On tap for fiscal year 2017, which begins July 1, is badge access for anesthesia medication carts, she added. Also in the works are new steps designed to guard against prospective employees with drug-diversion dismissals on their records from gaining employment at UCHealth or other hospitals.
“As employers, we’re trying not to hire those individuals so they won’t continue to put others at risk, and as a health care community, we must work together to accomplish this,” Sanders said.
Julie Lonborg, vice president of communications and media relations for the Colorado Hospital Association, noted in an email that a Colorado law enacted in 2010 protects hospitals that share information with other hospitals about an employee seeking work “who has been terminated due to drug diversion, drug tampering, patient abuse, violation of drug or alcohol policies of the employer, or crimes of violence.”
Random drug testing is among the topics under discussion at UCHealth.
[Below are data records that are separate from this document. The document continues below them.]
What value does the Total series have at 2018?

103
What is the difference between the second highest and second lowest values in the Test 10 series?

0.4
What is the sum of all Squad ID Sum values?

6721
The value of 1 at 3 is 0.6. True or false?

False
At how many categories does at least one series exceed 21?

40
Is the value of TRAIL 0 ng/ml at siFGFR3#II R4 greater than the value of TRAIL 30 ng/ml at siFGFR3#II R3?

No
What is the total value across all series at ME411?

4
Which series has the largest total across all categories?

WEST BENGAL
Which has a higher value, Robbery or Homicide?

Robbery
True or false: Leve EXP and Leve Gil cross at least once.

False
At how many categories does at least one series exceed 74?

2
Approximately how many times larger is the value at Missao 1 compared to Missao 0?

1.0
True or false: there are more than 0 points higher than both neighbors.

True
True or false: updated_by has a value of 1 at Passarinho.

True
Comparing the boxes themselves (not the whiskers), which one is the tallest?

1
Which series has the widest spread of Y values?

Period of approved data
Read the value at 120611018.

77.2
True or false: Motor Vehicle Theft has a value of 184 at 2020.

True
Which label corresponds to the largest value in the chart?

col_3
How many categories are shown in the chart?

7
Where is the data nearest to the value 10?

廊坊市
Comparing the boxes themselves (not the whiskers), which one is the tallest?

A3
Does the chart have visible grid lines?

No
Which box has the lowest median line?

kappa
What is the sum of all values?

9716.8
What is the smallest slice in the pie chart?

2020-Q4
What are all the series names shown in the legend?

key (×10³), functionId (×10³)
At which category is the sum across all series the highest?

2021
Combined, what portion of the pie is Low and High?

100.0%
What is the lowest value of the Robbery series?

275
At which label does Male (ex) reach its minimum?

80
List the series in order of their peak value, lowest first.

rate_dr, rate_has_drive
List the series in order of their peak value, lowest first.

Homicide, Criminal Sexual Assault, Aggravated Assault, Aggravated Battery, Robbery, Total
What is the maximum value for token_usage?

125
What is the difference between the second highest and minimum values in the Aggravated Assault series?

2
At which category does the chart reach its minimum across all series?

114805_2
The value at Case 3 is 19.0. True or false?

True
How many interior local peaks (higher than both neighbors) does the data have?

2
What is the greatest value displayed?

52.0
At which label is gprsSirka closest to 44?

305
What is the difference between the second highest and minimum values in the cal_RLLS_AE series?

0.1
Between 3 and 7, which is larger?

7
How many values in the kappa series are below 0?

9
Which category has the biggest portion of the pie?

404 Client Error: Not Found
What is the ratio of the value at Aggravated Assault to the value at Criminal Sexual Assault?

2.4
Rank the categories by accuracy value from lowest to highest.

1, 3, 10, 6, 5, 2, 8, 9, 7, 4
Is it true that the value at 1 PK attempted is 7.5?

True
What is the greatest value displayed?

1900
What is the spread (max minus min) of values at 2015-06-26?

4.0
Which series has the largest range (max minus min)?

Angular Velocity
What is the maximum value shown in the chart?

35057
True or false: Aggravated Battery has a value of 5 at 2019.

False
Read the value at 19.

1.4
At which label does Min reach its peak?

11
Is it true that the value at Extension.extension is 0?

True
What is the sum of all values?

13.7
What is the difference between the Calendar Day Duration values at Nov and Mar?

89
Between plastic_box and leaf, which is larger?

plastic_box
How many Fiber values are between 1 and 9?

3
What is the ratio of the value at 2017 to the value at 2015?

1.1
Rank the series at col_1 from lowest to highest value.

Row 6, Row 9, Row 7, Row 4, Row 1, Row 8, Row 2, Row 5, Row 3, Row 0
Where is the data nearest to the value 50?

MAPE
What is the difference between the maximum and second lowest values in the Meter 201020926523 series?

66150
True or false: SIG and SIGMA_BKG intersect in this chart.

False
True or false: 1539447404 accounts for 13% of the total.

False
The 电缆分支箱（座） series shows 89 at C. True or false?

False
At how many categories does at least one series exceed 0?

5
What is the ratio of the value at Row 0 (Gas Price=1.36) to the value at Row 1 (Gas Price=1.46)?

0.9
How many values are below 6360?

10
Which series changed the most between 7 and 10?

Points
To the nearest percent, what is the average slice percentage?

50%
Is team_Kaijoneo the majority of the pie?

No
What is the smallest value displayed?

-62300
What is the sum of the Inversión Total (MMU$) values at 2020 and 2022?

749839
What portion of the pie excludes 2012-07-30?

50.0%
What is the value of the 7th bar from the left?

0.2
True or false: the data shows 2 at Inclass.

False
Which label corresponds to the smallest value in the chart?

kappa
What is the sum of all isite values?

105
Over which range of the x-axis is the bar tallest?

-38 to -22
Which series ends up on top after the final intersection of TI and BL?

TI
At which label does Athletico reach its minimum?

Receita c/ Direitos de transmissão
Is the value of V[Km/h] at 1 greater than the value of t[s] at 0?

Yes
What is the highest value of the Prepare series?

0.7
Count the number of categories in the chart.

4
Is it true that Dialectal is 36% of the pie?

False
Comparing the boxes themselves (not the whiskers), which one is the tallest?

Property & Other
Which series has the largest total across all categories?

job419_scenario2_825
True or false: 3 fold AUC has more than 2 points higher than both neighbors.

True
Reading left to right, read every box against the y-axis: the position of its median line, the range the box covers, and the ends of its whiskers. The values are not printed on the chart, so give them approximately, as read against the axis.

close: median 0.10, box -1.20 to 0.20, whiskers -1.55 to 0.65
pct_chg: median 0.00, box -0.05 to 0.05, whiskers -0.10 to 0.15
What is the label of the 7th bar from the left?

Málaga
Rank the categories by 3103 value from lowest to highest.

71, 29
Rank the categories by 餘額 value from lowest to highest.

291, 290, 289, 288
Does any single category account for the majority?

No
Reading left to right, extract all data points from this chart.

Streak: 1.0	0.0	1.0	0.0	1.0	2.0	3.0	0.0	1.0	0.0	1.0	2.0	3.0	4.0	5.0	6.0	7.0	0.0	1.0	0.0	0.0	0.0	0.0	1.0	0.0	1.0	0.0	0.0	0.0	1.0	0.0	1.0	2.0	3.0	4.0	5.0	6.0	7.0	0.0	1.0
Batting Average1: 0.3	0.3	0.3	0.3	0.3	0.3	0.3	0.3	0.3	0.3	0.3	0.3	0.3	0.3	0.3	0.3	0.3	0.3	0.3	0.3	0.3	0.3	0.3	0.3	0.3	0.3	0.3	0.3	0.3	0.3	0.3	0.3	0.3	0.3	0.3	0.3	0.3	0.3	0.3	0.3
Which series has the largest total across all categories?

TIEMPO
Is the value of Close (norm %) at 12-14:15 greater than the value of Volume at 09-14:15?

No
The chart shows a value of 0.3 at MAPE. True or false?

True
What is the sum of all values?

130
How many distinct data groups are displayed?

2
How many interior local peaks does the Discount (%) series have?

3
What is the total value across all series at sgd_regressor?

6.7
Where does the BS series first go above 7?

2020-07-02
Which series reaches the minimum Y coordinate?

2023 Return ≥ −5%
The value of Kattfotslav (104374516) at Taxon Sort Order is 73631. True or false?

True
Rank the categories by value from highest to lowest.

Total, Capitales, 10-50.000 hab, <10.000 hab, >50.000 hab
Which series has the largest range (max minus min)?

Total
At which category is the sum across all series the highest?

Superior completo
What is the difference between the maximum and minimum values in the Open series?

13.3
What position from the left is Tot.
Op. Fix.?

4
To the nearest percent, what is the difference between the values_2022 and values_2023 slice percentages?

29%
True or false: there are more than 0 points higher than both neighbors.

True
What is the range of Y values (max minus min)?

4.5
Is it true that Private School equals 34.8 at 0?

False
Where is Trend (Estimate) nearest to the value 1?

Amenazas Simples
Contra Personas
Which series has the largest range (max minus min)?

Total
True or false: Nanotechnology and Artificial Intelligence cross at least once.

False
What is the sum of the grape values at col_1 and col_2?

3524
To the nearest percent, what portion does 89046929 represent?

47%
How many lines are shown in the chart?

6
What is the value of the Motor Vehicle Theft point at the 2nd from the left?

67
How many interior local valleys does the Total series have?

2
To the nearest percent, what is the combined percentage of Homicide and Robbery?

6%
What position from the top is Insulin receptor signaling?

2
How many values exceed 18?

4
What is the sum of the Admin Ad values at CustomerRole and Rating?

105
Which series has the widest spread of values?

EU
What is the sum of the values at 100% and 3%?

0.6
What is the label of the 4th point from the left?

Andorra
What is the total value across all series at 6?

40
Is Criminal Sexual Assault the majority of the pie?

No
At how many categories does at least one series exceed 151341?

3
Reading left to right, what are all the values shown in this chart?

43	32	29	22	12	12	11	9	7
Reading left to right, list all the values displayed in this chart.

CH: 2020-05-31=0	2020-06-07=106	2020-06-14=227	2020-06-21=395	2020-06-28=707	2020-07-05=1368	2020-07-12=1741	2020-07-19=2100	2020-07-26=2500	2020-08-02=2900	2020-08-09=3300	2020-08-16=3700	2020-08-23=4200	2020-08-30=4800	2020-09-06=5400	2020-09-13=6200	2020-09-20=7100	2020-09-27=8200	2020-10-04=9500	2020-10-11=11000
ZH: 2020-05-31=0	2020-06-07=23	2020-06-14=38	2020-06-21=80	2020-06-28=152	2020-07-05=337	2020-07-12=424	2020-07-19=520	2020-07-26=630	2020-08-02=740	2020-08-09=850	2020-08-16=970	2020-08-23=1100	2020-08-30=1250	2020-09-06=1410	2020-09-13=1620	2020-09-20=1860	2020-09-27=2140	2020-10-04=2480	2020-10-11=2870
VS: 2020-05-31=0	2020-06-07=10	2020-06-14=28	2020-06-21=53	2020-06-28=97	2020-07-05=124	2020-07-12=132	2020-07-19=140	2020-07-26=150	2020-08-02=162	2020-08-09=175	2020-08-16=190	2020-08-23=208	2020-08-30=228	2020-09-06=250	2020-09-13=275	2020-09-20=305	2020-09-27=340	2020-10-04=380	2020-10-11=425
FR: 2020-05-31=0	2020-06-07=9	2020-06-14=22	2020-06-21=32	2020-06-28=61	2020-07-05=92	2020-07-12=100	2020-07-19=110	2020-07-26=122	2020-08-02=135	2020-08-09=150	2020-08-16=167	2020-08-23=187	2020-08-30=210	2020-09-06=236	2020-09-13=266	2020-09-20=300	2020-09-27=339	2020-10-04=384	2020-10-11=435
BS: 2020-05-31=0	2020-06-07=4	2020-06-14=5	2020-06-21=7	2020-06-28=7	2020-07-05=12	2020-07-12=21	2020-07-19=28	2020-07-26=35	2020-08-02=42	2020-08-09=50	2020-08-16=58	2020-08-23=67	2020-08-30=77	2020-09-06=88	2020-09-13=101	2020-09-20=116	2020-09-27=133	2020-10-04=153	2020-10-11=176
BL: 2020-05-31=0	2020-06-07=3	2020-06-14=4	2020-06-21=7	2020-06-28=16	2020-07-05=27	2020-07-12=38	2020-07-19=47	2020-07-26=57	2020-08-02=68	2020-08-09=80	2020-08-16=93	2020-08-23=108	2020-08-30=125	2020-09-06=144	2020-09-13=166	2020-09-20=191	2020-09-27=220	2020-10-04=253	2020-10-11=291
Kutner said she is continuing to explore strategies to address the problem with Sanders, Cumbler, UCHealth Chief Human Resources Officer Dallis Howard-Crow, and UCHealth Chief Medical Officer Bill Neff, MD. She also plans to contact the Cleveland Clinic and Mayo Clinic. Those institutions have system-wide drug testing, while Mass General’s program covers only anesthesiology.
“It is our responsibility as a self-regulating profession and as an institution to make sure we have all procedures in place for keeping patients safe,” Kutner said. “At the same time, we must design a program that does not put careers at risk and is transparent, with controls in place.”